▶ **Material for this exercise**:

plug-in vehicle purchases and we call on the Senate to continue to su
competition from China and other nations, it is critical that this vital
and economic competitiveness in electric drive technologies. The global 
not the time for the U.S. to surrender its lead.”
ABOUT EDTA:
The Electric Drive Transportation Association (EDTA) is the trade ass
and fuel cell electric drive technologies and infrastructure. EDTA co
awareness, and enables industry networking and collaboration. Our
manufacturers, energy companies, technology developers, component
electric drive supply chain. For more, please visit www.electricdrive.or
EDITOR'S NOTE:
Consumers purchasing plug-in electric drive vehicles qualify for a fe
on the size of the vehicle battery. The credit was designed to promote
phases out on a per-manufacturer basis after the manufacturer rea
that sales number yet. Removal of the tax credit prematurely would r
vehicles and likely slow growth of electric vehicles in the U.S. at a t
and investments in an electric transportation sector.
* * *
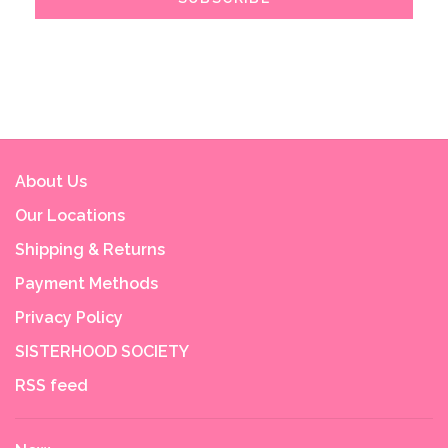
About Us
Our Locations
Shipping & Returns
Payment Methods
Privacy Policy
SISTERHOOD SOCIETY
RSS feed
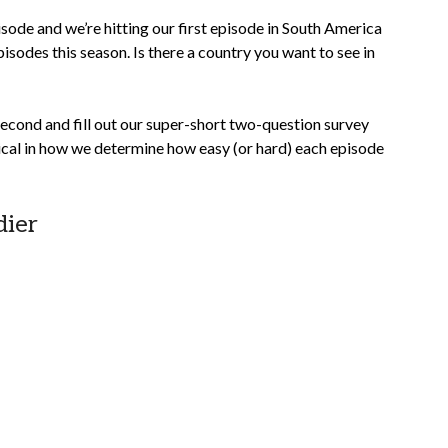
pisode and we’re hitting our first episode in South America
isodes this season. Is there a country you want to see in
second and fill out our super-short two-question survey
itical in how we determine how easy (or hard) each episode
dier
==
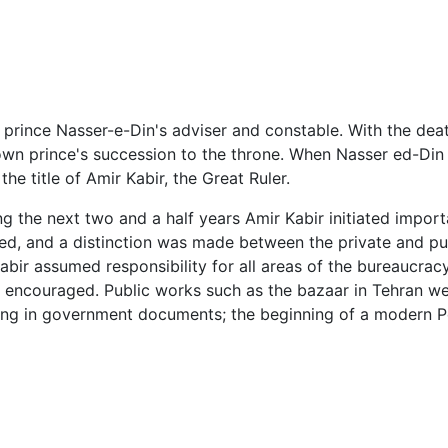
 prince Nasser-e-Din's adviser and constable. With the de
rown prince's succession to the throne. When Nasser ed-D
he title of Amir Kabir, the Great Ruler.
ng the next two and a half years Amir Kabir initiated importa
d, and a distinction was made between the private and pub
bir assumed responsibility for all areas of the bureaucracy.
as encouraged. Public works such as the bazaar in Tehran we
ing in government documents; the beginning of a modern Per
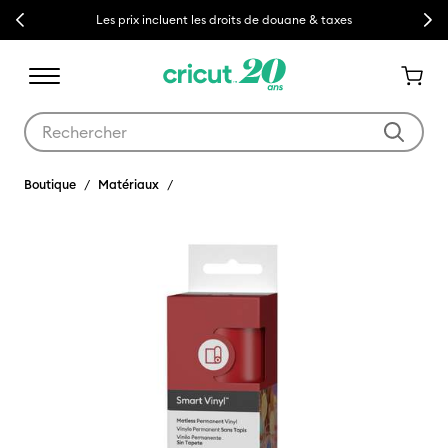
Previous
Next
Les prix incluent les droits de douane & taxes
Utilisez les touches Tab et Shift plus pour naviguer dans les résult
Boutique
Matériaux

▶ **Prompt**:
Please give an exact copy of the entries above, from the line with "plug-in vehicle purchases" down to the line with "phases out on", inclusive, and nothing else.

▶ **Answer area**:
plug-in vehicle purchases and we call on the Senate to continue to su
competition from China and other nations, it is critical that this vital
and economic competitiveness in electric drive technologies. The global 
not the time for the U.S. to surrender its lead.”
ABOUT EDTA:
The Electric Drive Transportation Association (EDTA) is the trade ass
and fuel cell electric drive technologies and infrastructure. EDTA co
awareness, and enables industry networking and collaboration. Our
manufacturers, energy companies, technology developers, component
electric drive supply chain. For more, please visit www.electricdrive.or
EDITOR'S NOTE:
Consumers purchasing plug-in electric drive vehicles qualify for a fe
on the size of the vehicle battery. The credit was designed to promote
phases out on a per-manufacturer basis after the manufacturer rea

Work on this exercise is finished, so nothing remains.